On Wednesday 03 January 2007 11:53, Kenneth Gonsalves wrote:
On 03-Jan-07, at 11:22 AM, jtd wrote:
because of the licence which fosters a certain development model. As KG puts it "it's the development model, not the licence".
there are two main development models going:
- an organisation or company running the show, planning the
direction 2. a meritocracy running the show, planning the direction
anything under the first model - regardless of the license - is in danger. Good examples are mysql and mono - both under GPL
even the second model is in danger *unless* it has reached critical mass. By critical mass, I mean it has sufficient base of developers that make sure that no one person or one group can subvert it. Linux kernel has that critical mass. And a surprisingly large number of applications dont have it - and are in danger.
Agreed.
as for gpl creating good behaviour - remember it is because of gpl that mysql and mono have no external developer base. Every would be developer has to assign copyright of his work to the owners.
That is definetly not the requirement of the gpl. It is the requirement of the organisation. And will eventually cause a fork. Eg X.org.

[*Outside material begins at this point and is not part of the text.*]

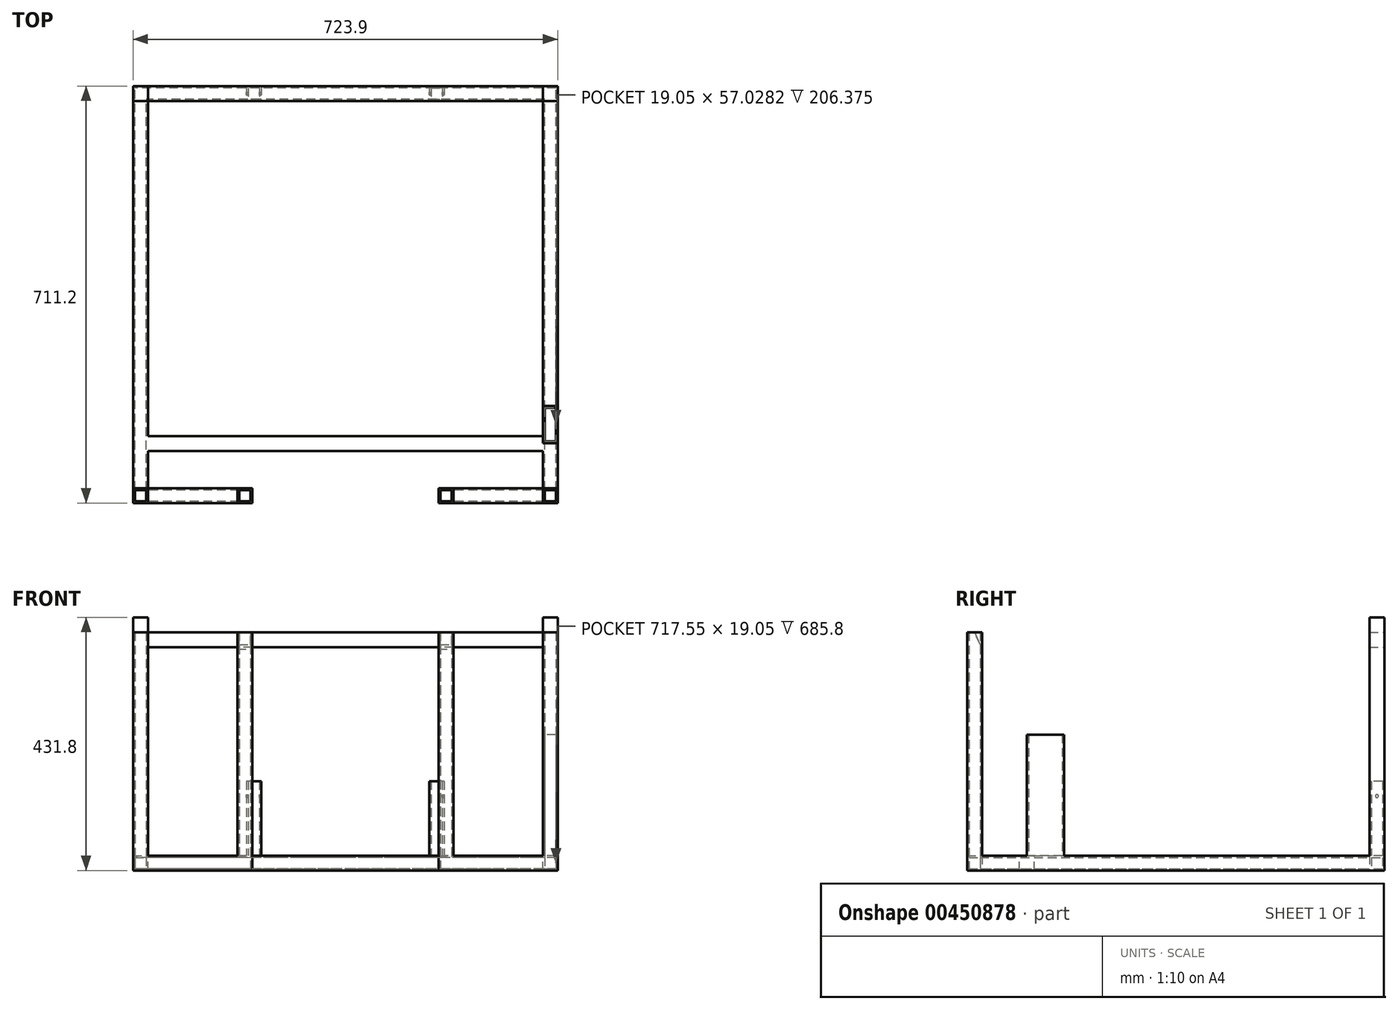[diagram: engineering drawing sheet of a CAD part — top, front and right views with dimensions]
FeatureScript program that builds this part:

This constraint is not there in BSD style applications like postgresql. And, like it or not, it *does* make a huge difference.
I would venture that apache too has reached critical mass.
Indeed. But u are looking at good behaviour. How do you account for the innumerable known - never mind uknown - bad ones under BSD style models. In utopia u would not require a licence at all. the purpose of the licence is to ensure good behaviour. Relying on market forces is a roll of the dice. Critical mass is an essential to anything, open or closed. That is what keeps M$ going. How did it get the tech to get that critical mass ? suck BSD and friends whenever neccessary. Counter point they could be sucking GNU too and one wouldn't know. But imo they would not risk that.